With 94% identity based on 16S rRNA analysis ‘F. fucoidanolyticus’ is one of the closest related, cultivated organism to C. akajimensis. Sakai and colleagues report the existence of intracellular α-L-fucosidases and sulfatases, which enable ‘F. fucoidanolyticus’ to degrade fucoidan [14]. This fucoidan degrading ability could be shared by C. akajimensis, as the annotation of the genome sequence revealed the existence of 49 sulfatases and 12 α-L-fucosidases belonging to glycoside hydrolase family 29. Furthermore 12 β-agarases are encoded in the genome of C. akajimensis, which is not in accordance to Yoon et al., who reported that agar was not hydrolyzed by C. akajimensis [1]. Forty-two genes coding for transcriptional regulators belonging to the AraC-family were found in C. akajimensis. It might be noteworthy that the genes coding for the AraC-family regulators, agarases, sulfatases and α-L-fucosidases are unequally distributed over the genome, with most of them localized in the first third of the genome (bp 33,731-1,412,308). The genes for several fucosidases and sulfatases are clustered and their expression might be under the control of an AraC-family regulator.

In addition to C. akajimensis only two more genomes of members of the Opitutae are sequenced (but not yet published): Opitutus terrae, an obligately anaerobic, motile bacterium isolated from a rice paddy soil microcosms [6] and Opitutaceae bacterium TAV2 isolated from the gut of a wood-feeding termite. Because of the quite distant relatedness of these three sequenced organisms, a comparison of genomes seems to be of limited use. The reported characteristic differences between the Opitutae [1] are partly reflected in the now known genome sequence. In the case of the motile bacterium O. terrae 36 proteins belonging to the COG pathway ‘flagellum structure and biogenesis’ are predicted, whereas in the genome of the non-motile C. akajimensis, no proteins belonging in this category are encoded.
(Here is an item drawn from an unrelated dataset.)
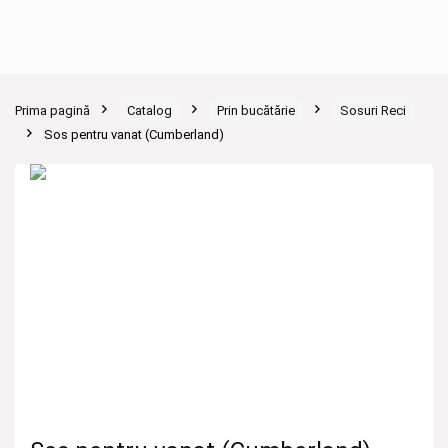
Prima pagină
Catalog
Prin bucătărie
Sosuri Reci
Sos pentru vanat (Cumberland)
Another characteristic feature is the ability to reduce nitrate. In both genomes genes encoding for nitrate reductase (EC: 1.7.99.4: O. terrae Oter_1740, C. akajimensis Caka_0064, Caka_0348) and nitrite reductase are predicted (EC: 1.7.7.1: O. terrae Oter_1737, C. akajimensis Caka_0346; EC: 1.7.2.2: O. terrae Oter_4608, C. akajimensis Caka_2912), but only for O. terrae nitrate reduction is reported [14]. In the case of starch hydrolysis, the genome data match the experimental data previously reported. The O. terrae reported to be starch-hydrolyzing encodes one α-amylase and for three proteins containing α-amylase domains. For C. akajimensis, starch hydrolysis is not reported and in the genome there is only one gene identified that could encode for an α-amylase.